There is neither definite therapy nor postexposure prophylaxis in a COVID‐19 infection. Recently, hydroxychloroquine, lopinavir plus ritonavir, and remdesivir therapy has been proposed as a potential treatment option. However, the efficacy of all such treatments is largely unknown. A previous study showed that health care workers with a high risk of exposure to the MERS coronavirus who received lopinavir/ritonavir as postexposure prophylaxis had a 40% decrease in the risk of infection. In this context, we initially administrated prophylactic lopinavir/ritonavir to the LT recipient. However, because of the drug interaction of lopinavir/ritonavir, we switched to hydroxychloroquine. In line with this, it is unknown whether prophylactic lopinavir/ritonavir or hydroxychloroquine has any role in preventing the donor‐derived transmission of SARS‐CoV‐2 in the recipient. This should be considered an urgent subject for further studies by researchers.

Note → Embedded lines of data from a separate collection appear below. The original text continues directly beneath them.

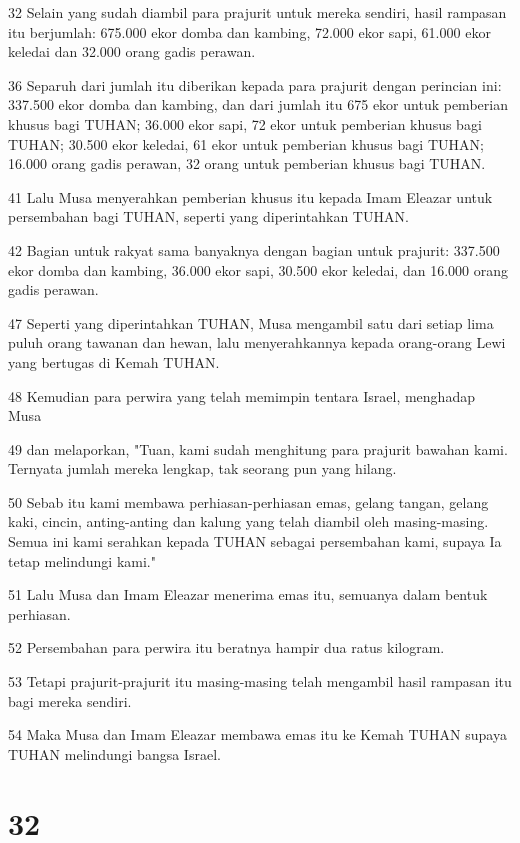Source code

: \par 32 Selain yang sudah diambil para prajurit untuk mereka sendiri, hasil rampasan itu berjumlah: 675.000 ekor domba dan kambing, 72.000 ekor sapi, 61.000 ekor keledai dan 32.000 orang gadis perawan.
\par 36 Separuh dari jumlah itu diberikan kepada para prajurit dengan perincian ini: 337.500 ekor domba dan kambing, dan dari jumlah itu 675 ekor untuk pemberian khusus bagi TUHAN; 36.000 ekor sapi, 72 ekor untuk pemberian khusus bagi TUHAN; 30.500 ekor keledai, 61 ekor untuk pemberian khusus bagi TUHAN; 16.000 orang gadis perawan, 32 orang untuk pemberian khusus bagi TUHAN.
\par 41 Lalu Musa menyerahkan pemberian khusus itu kepada Imam Eleazar untuk persembahan bagi TUHAN, seperti yang diperintahkan TUHAN.
\par 42 Bagian untuk rakyat sama banyaknya dengan bagian untuk prajurit: 337.500 ekor domba dan kambing, 36.000 ekor sapi, 30.500 ekor keledai, dan 16.000 orang gadis perawan.
\par 47 Seperti yang diperintahkan TUHAN, Musa mengambil satu dari setiap lima puluh orang tawanan dan hewan, lalu menyerahkannya kepada orang-orang Lewi yang bertugas di Kemah TUHAN.
\par 48 Kemudian para perwira yang telah memimpin tentara Israel, menghadap Musa
\par 49 dan melaporkan, "Tuan, kami sudah menghitung para prajurit bawahan kami. Ternyata jumlah mereka lengkap, tak seorang pun yang hilang.
\par 50 Sebab itu kami membawa perhiasan-perhiasan emas, gelang tangan, gelang kaki, cincin, anting-anting dan kalung yang telah diambil oleh masing-masing. Semua ini kami serahkan kepada TUHAN sebagai persembahan kami, supaya Ia tetap melindungi kami."
\par 51 Lalu Musa dan Imam Eleazar menerima emas itu, semuanya dalam bentuk perhiasan.
\par 52 Persembahan para perwira itu beratnya hampir dua ratus kilogram.
\par 53 Tetapi prajurit-prajurit itu masing-masing telah mengambil hasil rampasan itu bagi mereka sendiri.
\par 54 Maka Musa dan Imam Eleazar membawa emas itu ke Kemah TUHAN supaya TUHAN melindungi bangsa Israel.

\chapter{32}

Beyond the donor and recipient, the researchers looked into the status of all hospital personnel who came into contact with them. All of the 32 health care workers (9 doctors, 21 nurses, 1 administrative staff, and 1 medical support employees) who were considered exposed to the donor were put into home quarantine for 2 weeks. They had undergone SARS‐CoV‐2 PCR testing twice by nasopharyngeal and throat swab both at the beginning and end of the 14‐day home quarantine. All tested negative, and none of them developed COVID‐19 symptoms. There was no nosocomial transmission to health care workers from unexpected COVID‐19 exposure.

Our clinical findings in this case of unanticipated transplantation with a COVID‐19–infected donor could provide new insights into the management of patients who undergo SOT in outbreaks. Strategies that would prevent unexpected donor‐derived infectious diseases, such as the careful review of donors’ charts and laboratory tests for COVID‐19 infections, are crucial during outbreaks like the current COVID‐19 pandemic. Further information on the disease pathogenesis and transmissibility of COVID‐19 is thereby required.

DISCLOSURE

The authors of this manuscript have no conflicts of interest to disclose as described by the American Journal of Transplantation.